ELL - Making Connections – Text-to-Self – 2nd grade
While reading to the class, “Best Friends Together Again” by Aliki, the teacher models a think aloud of making connections (e.g. text-to-self) by saying “In the story, when Peter moved away it reminds me of a time when my best friend moved to another state. I remember getting postcards from my friend about his new state.” As students pair up and read the story together, the teacher encourages the students to pause while reading and make test-to-self connections.
History – Summarizing – T-Chart
While reading a historical text on Thomas Jefferson in class, the teacher uses a t-chart to summarize key details and facts of Thomas Jefferson's life. On the right side of the t-chart is the page number of the quote, fact or detail along with the written quote. On the left side of the t-chart the student writes general comments, questions or inferences that can be made based on the fact or detail.
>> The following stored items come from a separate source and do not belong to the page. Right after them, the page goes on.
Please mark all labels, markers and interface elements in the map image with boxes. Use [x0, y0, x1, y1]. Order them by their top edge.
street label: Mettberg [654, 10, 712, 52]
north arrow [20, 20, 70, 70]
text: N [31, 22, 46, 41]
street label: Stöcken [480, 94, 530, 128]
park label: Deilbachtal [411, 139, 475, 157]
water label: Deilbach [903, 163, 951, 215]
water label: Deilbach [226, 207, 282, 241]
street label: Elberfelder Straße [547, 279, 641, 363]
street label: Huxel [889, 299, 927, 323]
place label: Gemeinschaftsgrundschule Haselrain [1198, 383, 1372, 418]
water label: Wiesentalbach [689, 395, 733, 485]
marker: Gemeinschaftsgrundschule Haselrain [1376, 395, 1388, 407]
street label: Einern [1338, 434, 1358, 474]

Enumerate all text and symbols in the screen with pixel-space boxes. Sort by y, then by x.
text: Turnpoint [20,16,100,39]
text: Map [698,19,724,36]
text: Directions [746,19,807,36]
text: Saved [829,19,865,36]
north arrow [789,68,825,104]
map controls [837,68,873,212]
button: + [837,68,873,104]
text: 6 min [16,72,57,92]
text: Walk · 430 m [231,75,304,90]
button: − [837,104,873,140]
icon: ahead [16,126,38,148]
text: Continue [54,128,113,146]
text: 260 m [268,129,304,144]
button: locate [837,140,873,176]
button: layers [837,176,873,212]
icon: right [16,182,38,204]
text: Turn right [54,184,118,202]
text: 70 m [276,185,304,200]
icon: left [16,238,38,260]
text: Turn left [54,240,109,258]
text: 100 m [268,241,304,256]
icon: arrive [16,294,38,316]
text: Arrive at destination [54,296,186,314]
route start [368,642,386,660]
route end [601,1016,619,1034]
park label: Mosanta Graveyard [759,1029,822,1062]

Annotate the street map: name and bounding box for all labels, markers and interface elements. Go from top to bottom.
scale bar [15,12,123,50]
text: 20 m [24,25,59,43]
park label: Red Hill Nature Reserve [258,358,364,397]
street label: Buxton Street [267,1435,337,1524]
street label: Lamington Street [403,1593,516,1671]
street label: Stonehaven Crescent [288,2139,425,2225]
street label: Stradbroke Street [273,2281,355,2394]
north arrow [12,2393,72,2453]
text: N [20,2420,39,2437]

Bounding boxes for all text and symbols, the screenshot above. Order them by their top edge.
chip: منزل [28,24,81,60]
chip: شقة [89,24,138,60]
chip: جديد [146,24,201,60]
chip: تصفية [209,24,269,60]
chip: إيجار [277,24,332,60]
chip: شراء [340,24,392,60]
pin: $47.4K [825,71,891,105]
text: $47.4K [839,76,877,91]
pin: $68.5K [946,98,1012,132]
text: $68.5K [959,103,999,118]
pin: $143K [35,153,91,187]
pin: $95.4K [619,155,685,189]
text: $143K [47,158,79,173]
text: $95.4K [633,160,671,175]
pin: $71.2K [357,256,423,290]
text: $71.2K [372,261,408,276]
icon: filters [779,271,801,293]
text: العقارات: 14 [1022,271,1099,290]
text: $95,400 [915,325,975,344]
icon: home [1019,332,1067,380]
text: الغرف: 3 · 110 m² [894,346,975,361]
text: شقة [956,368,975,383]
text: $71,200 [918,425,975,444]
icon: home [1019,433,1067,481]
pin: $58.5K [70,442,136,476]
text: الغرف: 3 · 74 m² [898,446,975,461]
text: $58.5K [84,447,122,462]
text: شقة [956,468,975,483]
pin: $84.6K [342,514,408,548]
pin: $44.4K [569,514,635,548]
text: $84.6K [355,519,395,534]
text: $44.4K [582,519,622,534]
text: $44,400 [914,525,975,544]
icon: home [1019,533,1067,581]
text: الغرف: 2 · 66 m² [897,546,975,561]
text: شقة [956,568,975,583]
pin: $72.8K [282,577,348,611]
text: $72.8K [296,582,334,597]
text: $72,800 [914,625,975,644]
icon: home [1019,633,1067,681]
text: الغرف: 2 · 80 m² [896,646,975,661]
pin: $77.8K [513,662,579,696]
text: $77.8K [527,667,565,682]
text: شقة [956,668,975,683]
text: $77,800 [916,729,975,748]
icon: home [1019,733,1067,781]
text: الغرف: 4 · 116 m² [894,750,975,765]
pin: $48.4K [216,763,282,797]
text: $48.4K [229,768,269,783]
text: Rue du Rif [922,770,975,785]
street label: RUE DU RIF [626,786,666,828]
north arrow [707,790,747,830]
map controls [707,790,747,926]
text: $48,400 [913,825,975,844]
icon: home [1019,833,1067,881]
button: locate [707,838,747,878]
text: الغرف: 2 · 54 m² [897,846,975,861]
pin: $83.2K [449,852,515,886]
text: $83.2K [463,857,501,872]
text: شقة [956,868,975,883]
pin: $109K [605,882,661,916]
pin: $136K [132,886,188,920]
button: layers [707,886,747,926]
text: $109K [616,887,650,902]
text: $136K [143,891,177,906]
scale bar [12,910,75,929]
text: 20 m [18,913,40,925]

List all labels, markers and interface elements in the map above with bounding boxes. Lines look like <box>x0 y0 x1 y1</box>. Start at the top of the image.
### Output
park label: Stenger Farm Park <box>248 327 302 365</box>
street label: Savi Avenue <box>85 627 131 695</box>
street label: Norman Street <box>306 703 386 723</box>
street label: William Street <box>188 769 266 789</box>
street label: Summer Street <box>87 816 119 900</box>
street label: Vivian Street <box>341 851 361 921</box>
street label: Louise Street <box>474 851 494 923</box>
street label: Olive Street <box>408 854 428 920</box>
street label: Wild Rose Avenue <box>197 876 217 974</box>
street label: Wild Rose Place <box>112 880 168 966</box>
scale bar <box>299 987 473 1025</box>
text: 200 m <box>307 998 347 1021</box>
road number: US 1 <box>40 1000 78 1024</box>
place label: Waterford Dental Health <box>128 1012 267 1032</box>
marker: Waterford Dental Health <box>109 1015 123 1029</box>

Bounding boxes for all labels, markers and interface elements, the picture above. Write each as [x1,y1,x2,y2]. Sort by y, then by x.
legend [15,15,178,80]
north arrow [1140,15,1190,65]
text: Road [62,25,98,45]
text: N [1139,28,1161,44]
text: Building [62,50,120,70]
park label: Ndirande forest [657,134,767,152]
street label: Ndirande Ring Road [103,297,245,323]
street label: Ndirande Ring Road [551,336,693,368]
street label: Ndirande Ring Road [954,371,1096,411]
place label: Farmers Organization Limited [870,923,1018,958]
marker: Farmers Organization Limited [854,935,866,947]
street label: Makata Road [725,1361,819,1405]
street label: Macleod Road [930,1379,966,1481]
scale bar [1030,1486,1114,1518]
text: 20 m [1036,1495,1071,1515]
The teacher models a think aloud for how to use the t-chart in class as well as inferences, questions and further analysis of the text.
Social Narratives
When modeling & reading social scripts, the teacher models a think aloud to help students infer what the student may be thinking based on the behavior and social interaction of the characters in the story. This helps students with perspective-taking and can also be used when making inferences about character’s motivation in fictional stories.